-- start Data to use --

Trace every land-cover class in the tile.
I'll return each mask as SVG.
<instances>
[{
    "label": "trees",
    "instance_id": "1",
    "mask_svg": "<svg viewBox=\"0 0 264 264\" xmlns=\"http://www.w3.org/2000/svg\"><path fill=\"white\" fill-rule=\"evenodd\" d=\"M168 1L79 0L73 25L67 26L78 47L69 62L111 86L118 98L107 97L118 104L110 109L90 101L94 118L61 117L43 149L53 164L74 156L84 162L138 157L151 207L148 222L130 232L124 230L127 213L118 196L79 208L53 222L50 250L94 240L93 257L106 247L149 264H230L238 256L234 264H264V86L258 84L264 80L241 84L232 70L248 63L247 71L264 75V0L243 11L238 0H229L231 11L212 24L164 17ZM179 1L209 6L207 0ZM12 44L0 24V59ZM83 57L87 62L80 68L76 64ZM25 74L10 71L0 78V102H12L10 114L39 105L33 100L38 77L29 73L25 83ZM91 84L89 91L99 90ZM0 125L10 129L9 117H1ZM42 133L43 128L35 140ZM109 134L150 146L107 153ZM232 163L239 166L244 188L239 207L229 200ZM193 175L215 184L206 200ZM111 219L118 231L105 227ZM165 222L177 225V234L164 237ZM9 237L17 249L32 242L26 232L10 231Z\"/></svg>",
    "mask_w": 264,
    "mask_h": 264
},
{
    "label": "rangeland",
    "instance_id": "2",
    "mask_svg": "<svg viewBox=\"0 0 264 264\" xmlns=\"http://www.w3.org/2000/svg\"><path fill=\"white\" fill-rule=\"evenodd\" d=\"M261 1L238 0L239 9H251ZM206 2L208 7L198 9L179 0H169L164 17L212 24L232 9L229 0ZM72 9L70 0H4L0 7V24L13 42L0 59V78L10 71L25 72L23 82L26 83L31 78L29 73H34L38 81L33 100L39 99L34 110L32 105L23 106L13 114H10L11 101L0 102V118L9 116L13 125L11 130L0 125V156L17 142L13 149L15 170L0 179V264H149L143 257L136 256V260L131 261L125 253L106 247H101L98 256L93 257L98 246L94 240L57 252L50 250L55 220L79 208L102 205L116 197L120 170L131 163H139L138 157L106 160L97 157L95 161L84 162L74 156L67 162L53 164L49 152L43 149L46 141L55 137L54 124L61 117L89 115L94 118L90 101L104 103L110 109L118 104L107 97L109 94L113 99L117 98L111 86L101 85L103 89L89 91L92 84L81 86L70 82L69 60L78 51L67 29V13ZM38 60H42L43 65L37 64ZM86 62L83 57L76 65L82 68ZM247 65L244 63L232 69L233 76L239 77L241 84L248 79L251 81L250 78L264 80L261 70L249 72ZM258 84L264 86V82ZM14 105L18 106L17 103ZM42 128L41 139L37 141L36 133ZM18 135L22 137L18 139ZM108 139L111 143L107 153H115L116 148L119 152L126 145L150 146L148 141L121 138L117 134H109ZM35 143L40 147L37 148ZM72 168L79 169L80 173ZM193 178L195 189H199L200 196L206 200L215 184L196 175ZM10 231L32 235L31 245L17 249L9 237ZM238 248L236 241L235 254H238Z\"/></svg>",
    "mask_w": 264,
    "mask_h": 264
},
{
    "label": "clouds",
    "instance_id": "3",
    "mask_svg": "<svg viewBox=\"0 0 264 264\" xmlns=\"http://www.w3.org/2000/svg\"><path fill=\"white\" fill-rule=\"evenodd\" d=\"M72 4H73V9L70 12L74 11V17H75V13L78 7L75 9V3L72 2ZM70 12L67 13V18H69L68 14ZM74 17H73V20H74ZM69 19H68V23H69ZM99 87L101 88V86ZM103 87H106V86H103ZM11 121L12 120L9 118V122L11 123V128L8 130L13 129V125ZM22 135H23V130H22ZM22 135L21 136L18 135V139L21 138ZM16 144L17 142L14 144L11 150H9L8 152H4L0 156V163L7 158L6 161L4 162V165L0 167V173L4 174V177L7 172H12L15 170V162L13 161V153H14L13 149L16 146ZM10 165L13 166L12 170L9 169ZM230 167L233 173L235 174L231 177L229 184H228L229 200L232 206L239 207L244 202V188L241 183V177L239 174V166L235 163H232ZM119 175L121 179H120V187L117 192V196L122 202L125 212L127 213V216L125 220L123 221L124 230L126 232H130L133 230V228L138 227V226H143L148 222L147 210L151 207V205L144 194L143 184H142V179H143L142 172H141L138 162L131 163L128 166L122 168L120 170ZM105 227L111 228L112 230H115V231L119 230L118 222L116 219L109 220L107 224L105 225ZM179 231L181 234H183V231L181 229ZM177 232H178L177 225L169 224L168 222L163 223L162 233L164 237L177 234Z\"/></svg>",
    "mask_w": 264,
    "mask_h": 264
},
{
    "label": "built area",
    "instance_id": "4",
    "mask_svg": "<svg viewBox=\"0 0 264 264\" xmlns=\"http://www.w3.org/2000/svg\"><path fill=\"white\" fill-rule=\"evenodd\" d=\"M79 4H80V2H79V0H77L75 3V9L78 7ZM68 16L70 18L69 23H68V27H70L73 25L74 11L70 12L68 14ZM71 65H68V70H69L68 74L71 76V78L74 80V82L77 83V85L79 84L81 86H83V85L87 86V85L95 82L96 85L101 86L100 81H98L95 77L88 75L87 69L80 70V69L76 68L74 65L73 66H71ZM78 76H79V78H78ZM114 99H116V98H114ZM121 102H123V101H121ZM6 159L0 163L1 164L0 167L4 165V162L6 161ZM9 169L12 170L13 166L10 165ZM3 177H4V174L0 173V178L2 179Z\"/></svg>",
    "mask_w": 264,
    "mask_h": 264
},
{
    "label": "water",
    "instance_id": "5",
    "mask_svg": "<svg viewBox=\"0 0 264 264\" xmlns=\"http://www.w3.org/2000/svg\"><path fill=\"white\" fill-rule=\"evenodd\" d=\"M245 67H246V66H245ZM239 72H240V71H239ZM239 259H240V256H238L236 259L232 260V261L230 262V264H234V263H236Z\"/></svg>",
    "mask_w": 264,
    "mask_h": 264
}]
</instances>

-- end Data to use --

What you should do: From the records above, extract everything verbatim.

Result of this task:
Trace every land-cover class in the tile.
I'll return each mask as SVG.
<instances>
[{
    "label": "trees",
    "instance_id": "1",
    "mask_svg": "<svg viewBox=\"0 0 264 264\" xmlns=\"http://www.w3.org/2000/svg\"><path fill=\"white\" fill-rule=\"evenodd\" d=\"M168 1L79 0L73 25L67 26L78 47L69 62L111 86L118 98L107 97L118 104L110 109L90 101L94 118L61 117L43 149L53 164L74 156L84 162L138 157L151 207L148 222L130 232L124 230L127 213L118 196L79 208L53 222L50 250L94 240L93 257L106 247L149 264H230L238 256L234 264H264V86L258 84L264 80L241 84L232 70L248 63L247 71L264 75V0L243 11L238 0H229L231 11L212 24L164 17ZM179 1L209 6L207 0ZM12 44L0 24V59ZM83 57L87 62L80 68L76 64ZM25 74L10 71L0 78V102H12L10 114L39 105L33 100L38 77L29 73L25 83ZM91 84L89 91L99 90ZM0 125L10 129L9 117H1ZM42 133L43 128L35 140ZM109 134L150 146L107 153ZM232 163L239 166L244 188L239 207L229 200ZM193 175L215 184L206 200ZM111 219L118 231L105 227ZM165 222L177 225V234L164 237ZM9 237L17 249L32 242L26 232L10 231Z\"/></svg>",
    "mask_w": 264,
    "mask_h": 264
},
{
    "label": "rangeland",
    "instance_id": "2",
    "mask_svg": "<svg viewBox=\"0 0 264 264\" xmlns=\"http://www.w3.org/2000/svg\"><path fill=\"white\" fill-rule=\"evenodd\" d=\"M261 1L238 0L239 9H251ZM206 2L208 7L198 9L179 0H169L164 17L212 24L232 9L229 0ZM72 9L70 0H4L0 7V24L13 42L0 59V78L10 71L25 72L23 82L26 83L31 78L29 73H34L38 81L33 100L39 99L34 110L32 105L23 106L13 114H10L11 101L0 102V118L9 116L13 125L11 130L0 125V156L17 142L13 149L15 170L0 179V264H149L143 257L136 256V260L131 261L125 253L106 247H101L98 256L93 257L98 246L94 240L57 252L50 250L55 220L79 208L102 205L116 197L120 170L131 163H139L138 157L106 160L97 157L95 161L84 162L74 156L67 162L53 164L49 152L43 149L46 141L55 137L54 124L61 117L89 115L94 118L90 101L104 103L110 109L118 104L107 97L109 94L113 99L117 98L111 86L101 85L103 89L89 91L92 84L81 86L70 82L69 60L78 51L67 29V13ZM38 60H42L43 65L37 64ZM86 62L83 57L76 65L82 68ZM247 65L244 63L232 69L233 76L239 77L241 84L248 79L251 81L250 78L264 80L261 70L249 72ZM258 84L264 86V82ZM14 105L18 106L17 103ZM42 128L41 139L37 141L36 133ZM18 135L22 137L18 139ZM108 139L111 143L107 153H115L116 148L119 152L126 145L150 146L148 141L121 138L117 134H109ZM35 143L40 147L37 148ZM72 168L79 169L80 173ZM193 178L195 189H199L200 196L206 200L215 184L196 175ZM10 231L32 235L31 245L17 249L9 237ZM238 248L236 241L235 254H238Z\"/></svg>",
    "mask_w": 264,
    "mask_h": 264
},
{
    "label": "clouds",
    "instance_id": "3",
    "mask_svg": "<svg viewBox=\"0 0 264 264\" xmlns=\"http://www.w3.org/2000/svg\"><path fill=\"white\" fill-rule=\"evenodd\" d=\"M72 4H73V9L70 12L74 11V17H75V13L78 7L75 9V3L72 2ZM70 12L67 13V18H69L68 14ZM74 17H73V20H74ZM69 19H68V23H69ZM99 87L101 88V86ZM103 87H106V86H103ZM11 121L12 120L9 118V122L11 123V128L8 130L13 129V125ZM22 135H23V130H22ZM22 135L21 136L18 135V139L21 138ZM16 144L17 142L14 144L11 150H9L8 152H4L0 156V163L7 158L6 161L4 162V165L0 167V173L4 174V177L7 172H12L15 170V162L13 161V153H14L13 149L16 146ZM10 165L13 166L12 170L9 169ZM230 167L233 173L235 174L231 177L229 184H228L229 200L232 206L239 207L244 202V188L241 183V177L239 174V166L235 163H232ZM119 175L121 179H120V187L117 192V196L122 202L125 212L127 213V216L125 220L123 221L124 230L126 232H130L133 230V228L138 227V226H143L148 222L147 210L151 207V205L144 194L143 184H142V179H143L142 172H141L138 162L131 163L128 166L122 168L120 170ZM105 227L111 228L112 230H115V231L119 230L118 222L116 219L109 220L107 224L105 225ZM179 231L181 234H183V231L181 229ZM177 232H178L177 225L169 224L168 222L163 223L162 233L164 237L177 234Z\"/></svg>",
    "mask_w": 264,
    "mask_h": 264
},
{
    "label": "built area",
    "instance_id": "4",
    "mask_svg": "<svg viewBox=\"0 0 264 264\" xmlns=\"http://www.w3.org/2000/svg\"><path fill=\"white\" fill-rule=\"evenodd\" d=\"M79 4H80V2H79V0H77L75 3V9L78 7ZM68 16L70 18L69 23H68V27H70L73 25L74 11L70 12L68 14ZM71 65H68V70H69L68 74L71 76V78L74 80V82L77 83V85L79 84L81 86H83V85L87 86V85L95 82L96 85L101 86L100 81H98L95 77L88 75L87 69L80 70V69L76 68L74 65L73 66H71ZM78 76H79V78H78ZM114 99H116V98H114ZM121 102H123V101H121ZM6 159L0 163L1 164L0 167L4 165V162L6 161ZM9 169L12 170L13 166L10 165ZM3 177H4V174L0 173V178L2 179Z\"/></svg>",
    "mask_w": 264,
    "mask_h": 264
},
{
    "label": "water",
    "instance_id": "5",
    "mask_svg": "<svg viewBox=\"0 0 264 264\" xmlns=\"http://www.w3.org/2000/svg\"><path fill=\"white\" fill-rule=\"evenodd\" d=\"M245 67H246V66H245ZM239 72H240V71H239ZM239 259H240V256H238L236 259L232 260V261L230 262V264H234V263H236Z\"/></svg>",
    "mask_w": 264,
    "mask_h": 264
}]
</instances>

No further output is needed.